Não é de hoje que me preocupa a sustentabilidade do crescimento brasileiro, ancorado na expansão do consumo das famílias, que responde por algo como 70% do aumento do PIB entre 2021 e 2025, seguido (de longe) pelo consumo do governo (aproximadamente 20%) e ainda mais de longe pelo investimento (os 10% que faltam).
São duas ordens de preocupação. A primeira, já explorada aqui, diz respeito ao uso cada vez mais intenso dos recursos disponíveis, sem elevação da produtividade que permita a continuidade do processo. Esgotada a disponibilidade de mão de obra ociosa, não há como manter o ritmo de crescimento sem a colaboração preciosa do aumento do produto por hora trabalhada, o convidado de honra no festim, mas que não tem dado as caras há muito tempo.

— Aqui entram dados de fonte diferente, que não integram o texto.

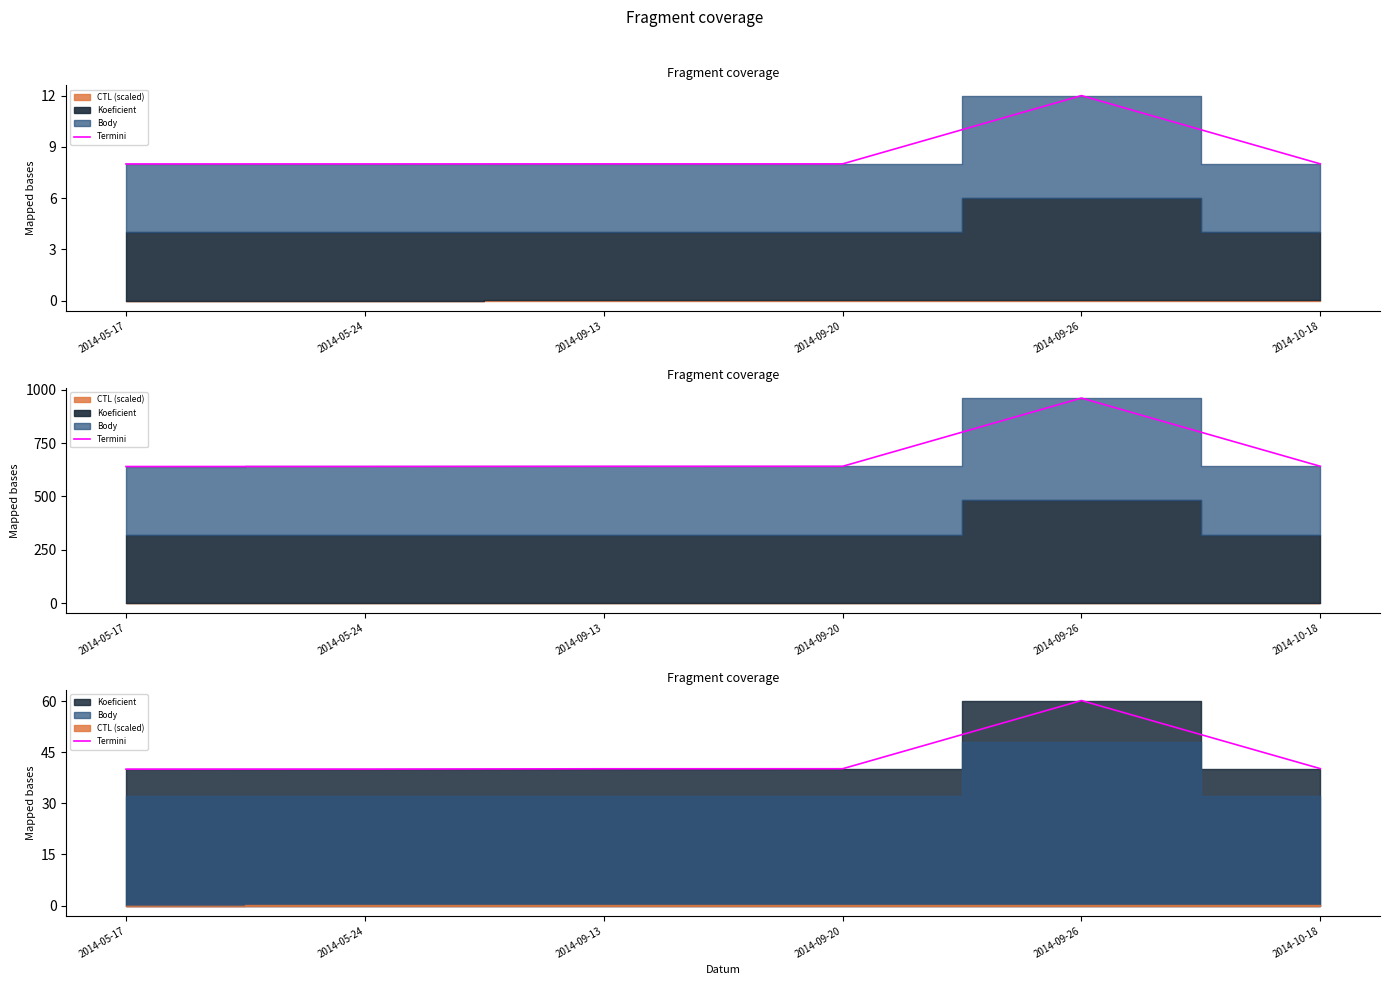

What is the approximate value at 2014-05-24?

40.0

Já a segunda diz respeito às forças que levam ao aumento do consumo, ambas oriundas de iniciativas do governo. Por um lado, a expansão do gasto público, principalmente o federal. Ainda que o Tesouro tenha conseguido aumentar a arrecadação, líquida de transferências a estados e município, em 280 bilhões de reais entre 2022 e os doze meses até junho de 2026, as despesas cresceram ainda mais, 485 bilhões, com valores expressos em reais a preços de junho deste ano.

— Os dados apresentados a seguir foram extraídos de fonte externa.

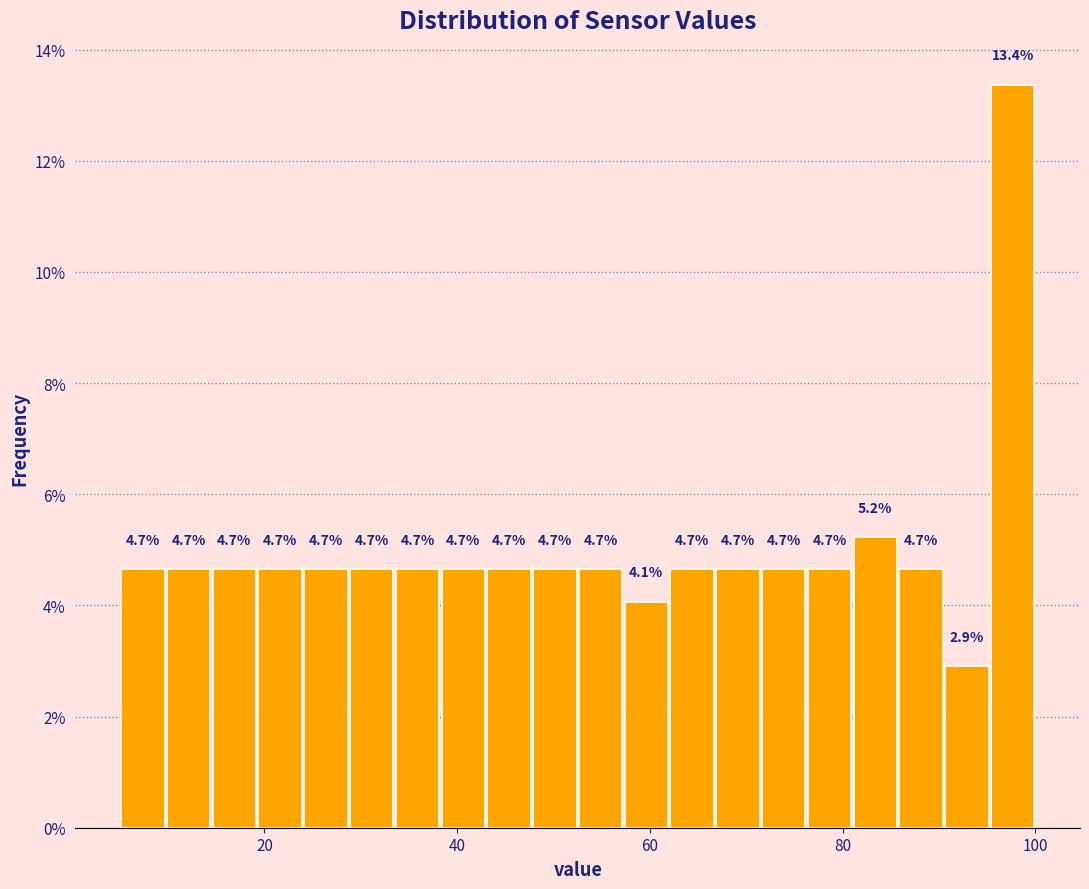

Around what value on the x-axis is the tallest bar? Give the approximate position of its centre, as read against the axis.

98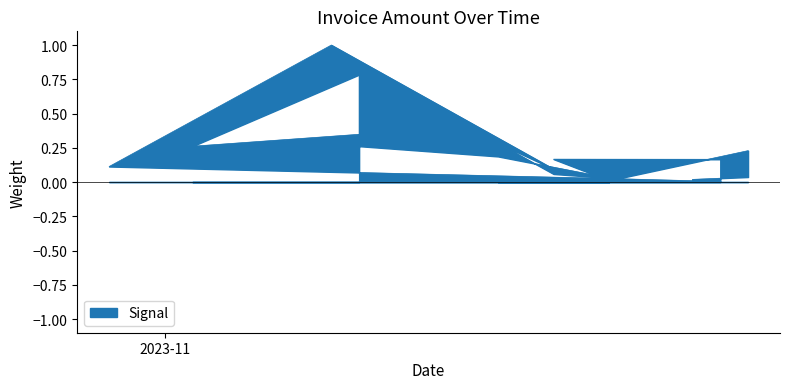

Reading right to left, extract all data points from this chart.

2023-11-21=0.2	2023-11-15=0.2	2023-11-17=0.0	2023-11-22=0.2	2023-11-22=0.0	2023-11-20=0.0	2023-11-20=0.0	2023-11-20=0.0	2023-11-17=0.0	2023-10-30=0.1	2023-11-07=1.0	2023-11-15=0.1	2023-11-13=0.3	2023-11-15=0.1	2023-11-17=0.0	2023-11-13=0.2	2023-11-08=0.3	2023-11-08=0.8	2023-11-02=0.3	2023-11-08=0.3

“O que se percebe é a forte elevação do endividamento do governo e das famílias na origem do consumo”
Destes, 270 bilhões de reais se referem a maiores transferências a famílias (previdência, BPC, Bolsa Família, abono e seguro-desemprego), que ajudaram a impulsionar o consumo, mas às custas de piora do resultado primário do Tesouro, pouco mais de 200 bilhões de reais nesse intervalo. Nesse ambiente, a dívida saltou de 72% para 82% do PIB, impulsionando também as taxas de juros.
O outro vetor do aumento do consumo se origina dos fortes estímulos ao crédito, para “fazer a economia girar”, nas palavras do presidente. A contrapartida é o aumento da dívida das famílias, em particular o comprometimento da renda com pagamento de juros e principal. Não por outro motivo, a inadimplência nesse segmento é a maior da série histórica. Não deveria ser surpresa o surgimento de problemas nos segmentos mais expostos à saúde financeira do consumidor, em particular no varejo.

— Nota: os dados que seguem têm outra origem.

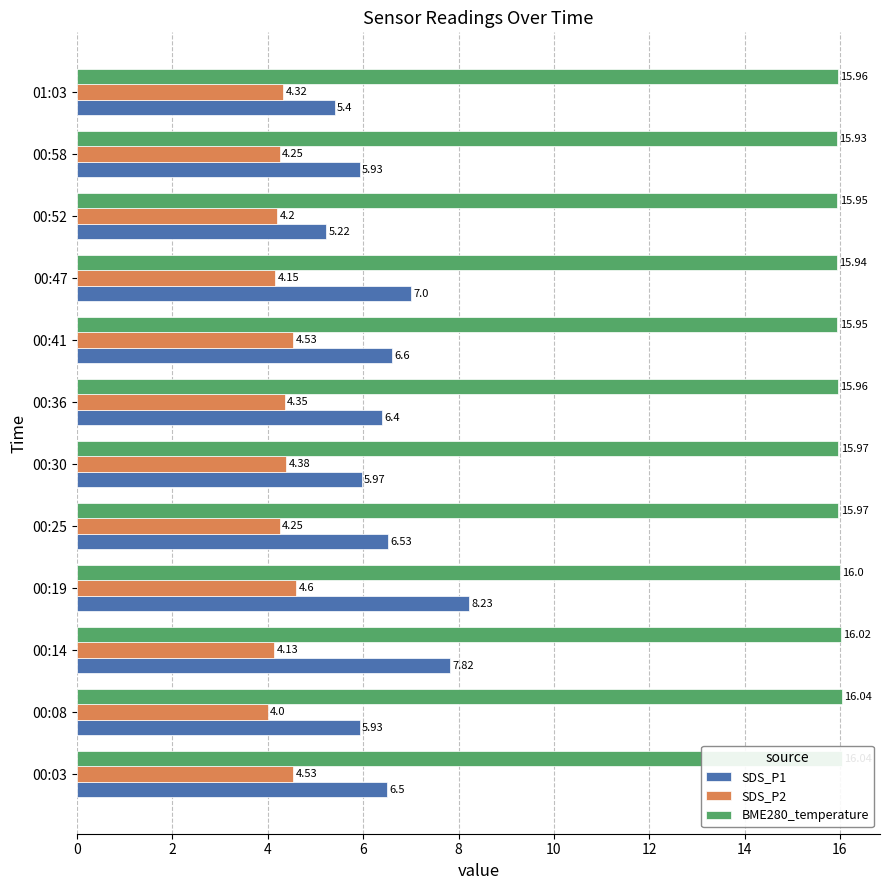

Reading left to right, list all the values displayed in this chart.

SDS_P1: 6.5	5.9	7.8	8.2	6.5	6.0	6.4	6.6	7.0	5.2	5.9	5.4
SDS_P2: 4.5	4.0	4.1	4.6	4.2	4.4	4.3	4.5	4.2	4.2	4.2	4.3
BME280_temperature: 16.0	16.0	16.0	16.0	16.0	16.0	16.0	15.9	15.9	15.9	15.9	16.0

O que se percebe hoje, portanto, é a forte elevação do endividamento do governo e das famílias na origem do crescimento do consumo. Ainda que não haja um patamar mágico, que demarcaria a fronteira entre o sustentável e o insustentável, deve ficar claro que em nenhum dos casos o processo pode seguir indefinidamente.
Não há, portanto, como manter esse modelo de crescimento. Seja pelo seu efeito em termos de superaquecimento da economia (portanto, inflação), seja pelo aumento do risco associado ao endividamento público, ele acaba se materializando em taxas reais de juros que nem o setor público, nem o setor privado tem condições de suportar por muito mais tempo. Não se trata de uma decisão do BC — aliás, hoje sob comando de 100% de indicados pelo atual governo —, mas, sim, de resultado de políticas em última análise insustentáveis.
Os limites do modelo estão claros. O que não está claro é a disposição do governo que será eleito para alterar o quadro atual, sobretudo porque fazê-lo exigirá explicar à população que não há crescimento sustentável baseado na expansão permanente das dívidas do governo e das famílias.